# EFFICIENT BIST SCHEMES FOR RNS DATAPATHS

D. G. Nikolos<sup>1</sup>, D. Nikolos<sup>1,2</sup>, H. T. Vergos<sup>1,2</sup>, and C. Efstathiou<sup>3</sup>

<sup>1</sup>Computer Engineering and Informatics Dept., University of Patras, 26500 Patras, Greece <sup>2</sup>Computer Technology Institute, 3 Kolokotroni Str., 26221 Patras, Greece <sup>3</sup>Informatics Dept., TEI of Athens, Ag. Spyridonos St., 12210 Egaleo, Athens, Greece.

# ABSTRACT

It has recently been shown that accumulators can be used efficiently for test pattern generation as well as for test response compaction. In this paper we present a BIST scheme for accumulators where the accumulator is simultaneously used as a test pattern generator and a response compactor during its own testing. We also show that the proposed BIST scheme is especially suitable for accumulator, adder and multiplier-accumulator RNS channels leading to minimal hardware overhead and short test sequences

# 1. INTRODUCTION

Built-In Self-Test (BIST) [1] is an effective approach for testing contemporary integrated circuits (ICs) that reduces the need for external test, since the circuit and its tester are implemented in the same chip, enabling the circuit to test itself. The main components of a BIST scheme are: the Test Pattern Generator (TPG) that produces the test patterns applied to the Circuit Under Test (CUT), the Test Response Compactor (TRC) that compacts the responses of the CUT to a single pattern called signature and the BIST controller which generates the necessary control signals and compares the signature of the CUT with the expected one. Minimal test applications. Also, complete (100%) fault coverage is often desirable. In this paper, we present an efficient BIST scheme for Residue Number System (RNS) accumulator, adder and multiplieraccumulator channels.

The RNS has been widely investigated and used in Digital Signal Processing (DSP) applications [2][3]. A set of L moduli, suppose  $(m_1, m_2, \ldots, m_L)$ , that are pair-wise relative prime is used to define a RNS. Any integer X, with  $0 \le X < M$ , where  $M = m_1 \times m_2 \ldots \times m_L$ , has a unique representation in the RNS given by the L-tuple of residues  $X = (x_1, x_2, \ldots, x_L)$ , where  $X_i = X \mod m_i$ . A two operand RNS operation, suppose \*, is defined as  $(z_1, z_2, \ldots, z_L) = (x_1, x_2, \ldots, x_L) * (y_1, y_2, \ldots, y_L)$ , where  $z_i = (x_i * y_i) \mod m_i$ . In most RNS applications \* is either addition, subtraction or multiplication. According to the above, each residue of the result can be computed independently of the others allowing fast data processing in L parallel independent channels.
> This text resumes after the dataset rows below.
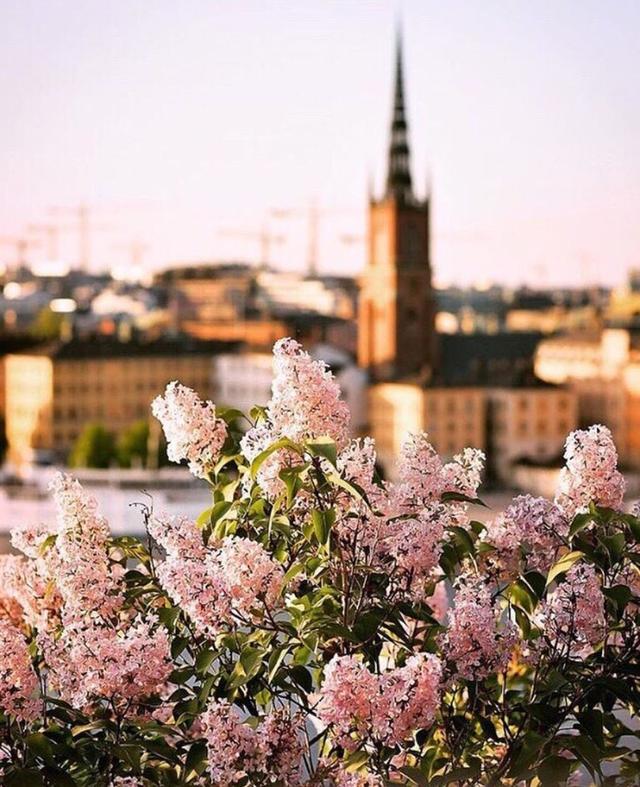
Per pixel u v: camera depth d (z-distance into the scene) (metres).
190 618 9.82
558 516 9.86
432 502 9.77
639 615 9.43
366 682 8.54
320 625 9.04
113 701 9.09
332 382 9.54
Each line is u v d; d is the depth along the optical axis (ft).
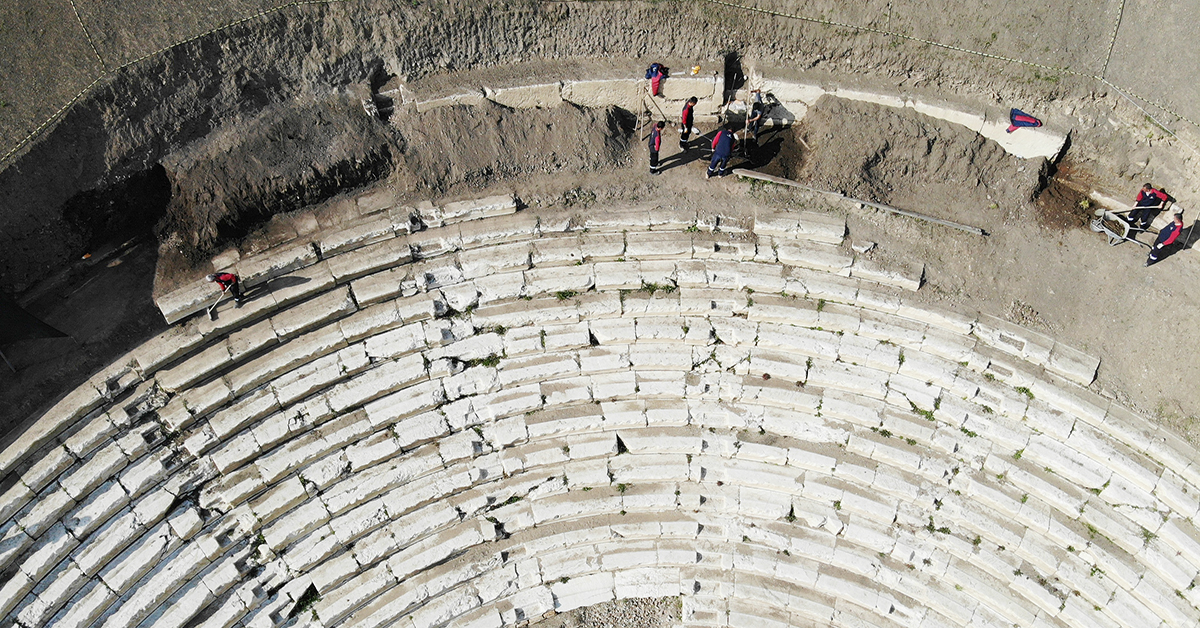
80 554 53.72
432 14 59.82
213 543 56.39
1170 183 62.03
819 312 60.90
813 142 64.08
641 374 62.39
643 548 64.03
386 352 58.85
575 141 62.28
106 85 55.01
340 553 60.08
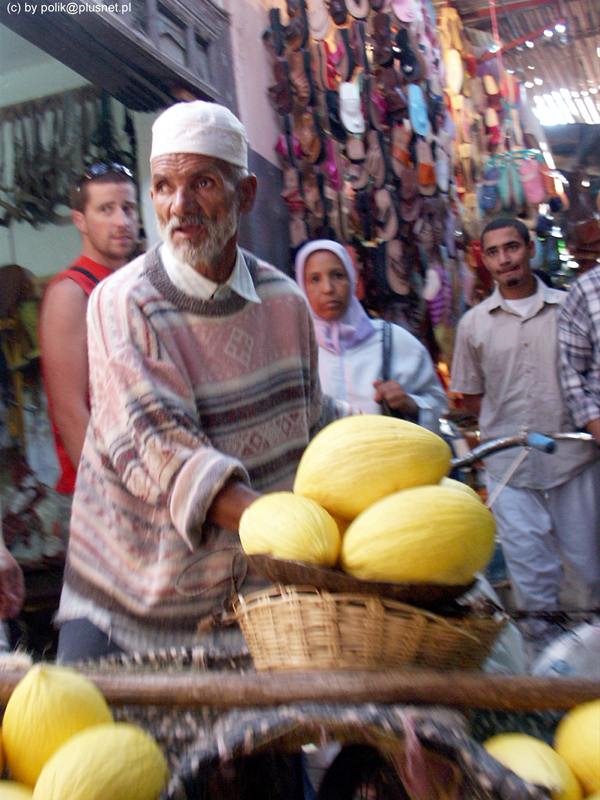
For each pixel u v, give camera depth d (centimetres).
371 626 117
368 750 123
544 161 568
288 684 112
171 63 351
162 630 179
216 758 100
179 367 181
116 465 170
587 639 162
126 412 168
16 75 393
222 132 177
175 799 95
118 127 391
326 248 326
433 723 101
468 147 577
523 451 168
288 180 454
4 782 104
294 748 113
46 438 368
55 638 332
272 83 458
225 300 186
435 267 488
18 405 369
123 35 323
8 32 372
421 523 119
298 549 121
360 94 459
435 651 119
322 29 446
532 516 378
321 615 118
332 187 454
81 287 294
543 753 106
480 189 557
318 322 326
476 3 664
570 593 404
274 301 198
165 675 117
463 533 119
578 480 380
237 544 177
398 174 475
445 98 557
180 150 175
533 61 828
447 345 496
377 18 467
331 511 130
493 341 388
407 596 117
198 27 385
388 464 128
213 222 178
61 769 93
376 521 121
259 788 123
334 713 103
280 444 196
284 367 198
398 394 300
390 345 330
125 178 306
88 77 350
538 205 556
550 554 379
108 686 116
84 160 390
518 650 164
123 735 99
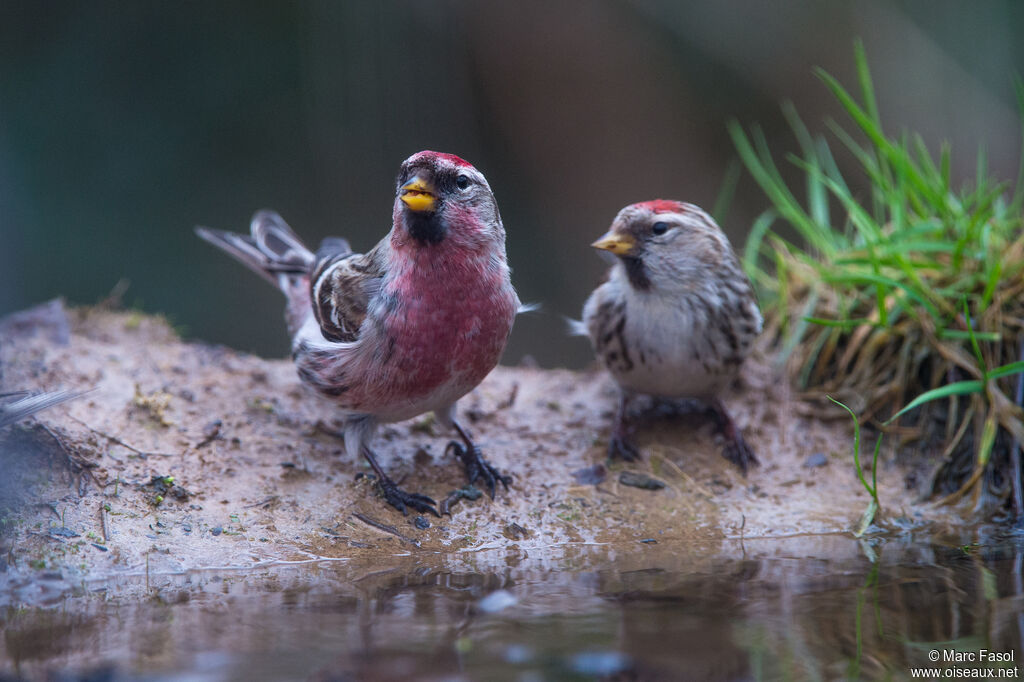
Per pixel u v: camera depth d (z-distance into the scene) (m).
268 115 18.66
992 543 7.25
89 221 17.70
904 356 8.85
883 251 9.45
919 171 11.23
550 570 6.62
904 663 4.98
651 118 20.20
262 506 7.36
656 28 19.95
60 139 17.64
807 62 19.56
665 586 6.22
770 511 7.86
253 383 9.02
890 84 19.28
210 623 5.57
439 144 19.69
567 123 20.22
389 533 7.24
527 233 20.70
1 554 6.46
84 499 7.08
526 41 19.78
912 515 7.88
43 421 7.69
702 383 8.51
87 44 17.77
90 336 9.86
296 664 4.95
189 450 7.84
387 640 5.27
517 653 5.07
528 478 8.10
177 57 18.23
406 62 19.22
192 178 18.33
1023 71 19.30
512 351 18.94
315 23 18.64
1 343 9.11
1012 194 17.44
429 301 6.97
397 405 7.34
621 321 8.38
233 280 18.27
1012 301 8.80
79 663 5.02
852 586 6.21
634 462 8.41
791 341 9.35
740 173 20.17
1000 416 8.20
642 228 8.15
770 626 5.46
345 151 19.00
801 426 8.92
The latency of an RNS operation depends on the latency of the slowest among the channels. The delay of an adder modulo mis greater when  $m \neq 2^n$ . Efficient designs for the RNS channels have been recently proposed in [4] and [5] for m of the form  $2^n - 1$ . The authors of [4] propose parallel-prefix design methodologies for modulo  $2^n - 1$  adders that lead to implementations that can operate as fast as modulo  $2^n$  adders. Modulo  $2^n - 1$  modified Booth multipliers that can operate as fast as the corresponding integer multipliers were introduced in [5]. According to the above, RNS channels based on moduli of the form  $2^n, 2^n - 1, 2^k - 1, 2^l - 1, \ldots$ , with l < k < n, lead to the fastest implementations. In the most cases three channels are adequate. For this reason, we focus to RNS with moduli of the  $(2^n, 2^n - 1, 2^{n-1} - 1)$  form.

The already known BIST schemes which can be applied to an accumulator impose unacceptably large hardware overhead. Figures 1 (a) and (b) respectively present an accumulator and a BIST scheme for it, according to which test patterns are generated by two LFSRs and test response compaction takes place in the MISR. The hardware overhead of this scheme consists of the hardware required for registers A and C to function respectively as an LFSR and MISR in test mode, and the hardware for the implementations of LFSR B and the multiplexer MUX. As we will show in the last section this hardware overhead is too large. It has been shown that a MISR can also be used for test pattern generation. In the BIST scheme of figure 2 (a), one part of a test vector applied to the adder is generated by LFSR A and the other by MISR C [6]. The hardware overhead of this scheme is significantly lower than the previous one but still high. The deterministic BIST scheme proposed in [7] is shown in figure 2 (b). Although suitable for RNS adders, it leads to high hardware overhead in the accumulator case.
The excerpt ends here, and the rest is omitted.